Attention Models in Deep Learning for Machine Translation
- Event: Seminar
- Lecturer: John Kelleher
- Date: 11 March 2016
- Duration: 2 hours
- Venue: Gothenburg
Abstract: In the last number of years deep learning models have made a significant impact across a range of fields. Machine Translation is one such area of research. The development of the encoder-decoder architecture and its extension to include an attention mechanism has led to deep learning models achieving state of the art MT results for a number of langauge pairs.
However, an open question in deep learning for MT is what is the best attention mechanism to use. This talk will begin by reviewing the current state of the art in deep learning for MT. The second half of the talk will present a novel attention based encoder-decoder architecture for MT. This novel architecture is the result of collaborative research between John Kelleher, Giancarlo Salton, and Robert J. Ross.

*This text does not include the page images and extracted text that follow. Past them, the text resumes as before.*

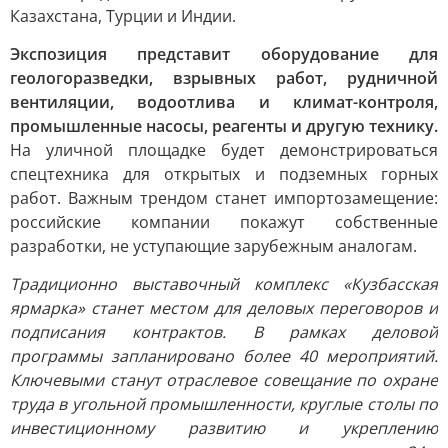
Казахстана, Турции и Индии.
Экспозиция представит оборудование для
геологоразведки, взрывных работ, рудничной
вентиляции, водоотлива и климат-контроля,
промышленные насосы, реагенты и другую технику.
На уличной площадке будет демонстрироваться
спецтехника для открытых и подземных горных
работ. Важным трендом станет импортозамещение:
российские компании покажут собственные
разработки, не уступающие зарубежным аналогам.
Традиционно выставочный комплекс «Кузбасская
ярмарка» станет местом для деловых переговоров и
подписания контрактов. В рамках деловой
программы запланировано более 40 мероприятий.
Ключевыми станут отраслевое совещание по охране
труда в угольной промышленности, круглые столы по
инвестиционному развитию и укреплению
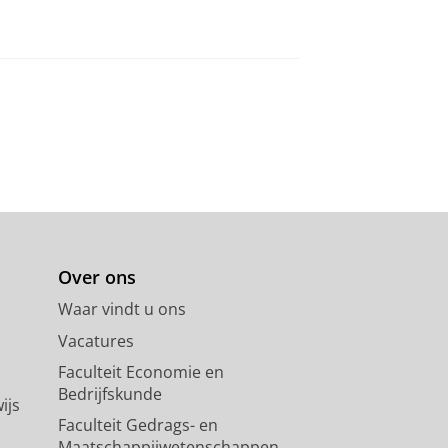
Over ons
Waar vindt u ons
Vacatures
Faculteit Economie en
Bedrijfskunde
ijs
Faculteit Gedrags- en
Maatschappijwetenschappen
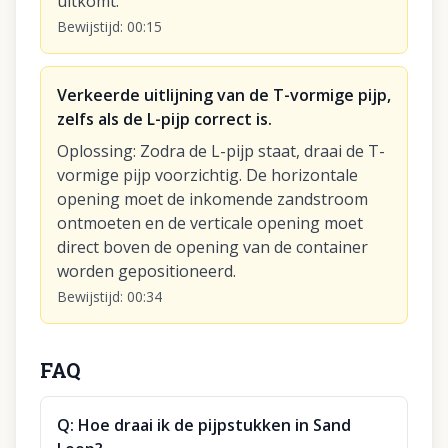
uitkomt.
Bewijstijd
:
00:15
Verkeerde uitlijning van de T-vormige pijp,
zelfs als de L-pijp correct is.
Oplossing
:
Zodra de L-pijp staat, draai de T-
vormige pijp voorzichtig. De horizontale
opening moet de inkomende zandstroom
ontmoeten en de verticale opening moet
direct boven de opening van de container
worden gepositioneerd.
Bewijstijd
:
00:34
FAQ
Q:
Hoe draai ik de pijpstukken in Sand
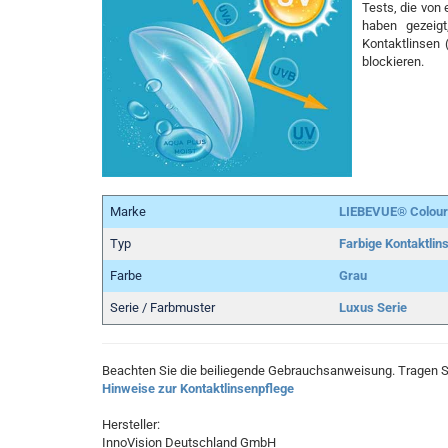
Tests, die von
haben gezeigt
Kontaktlinsen 
blockieren.
Marke
LIEBEVUE® Colou
Typ
Farbige Kontaktlin
Farbe
Grau
Serie / Farbmuster
Luxus Serie
Beachten Sie die beiliegende Gebrauchsanweisung. Tragen Si
Hinweise zur Kontaktlinsenpflege
Hersteller:
InnoVision Deutschland GmbH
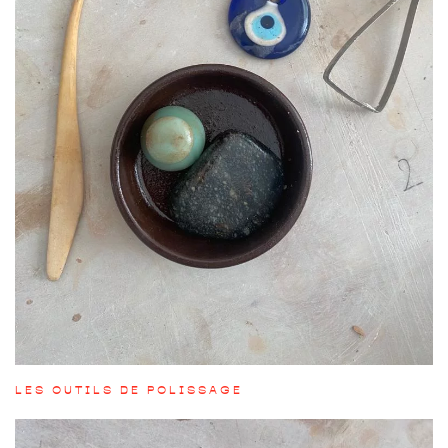
LES OUTILS DE POLISSAGE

Lecturer: John Kelleher is a lecturer in the School of Computing at the Dublin Institute of Technology and a researcher at the Adapt research center. He currently supervises research projects in a number of areas including machine translation, activity recognition and discovery, dialogue systems, computational models of spatial language, and music transcription.
For the last number of years the majority of his research has used a machine learning methodology, and in 2015 he published a textbook on machine learning with MIT Press. John’s collaborators on this research are Giancarlo Salton, who is a PhD student at the Dublin Institute of Technology, and Robert Ross who is a senior lecturer in the School of Computing at the Dublin Institute of Technology.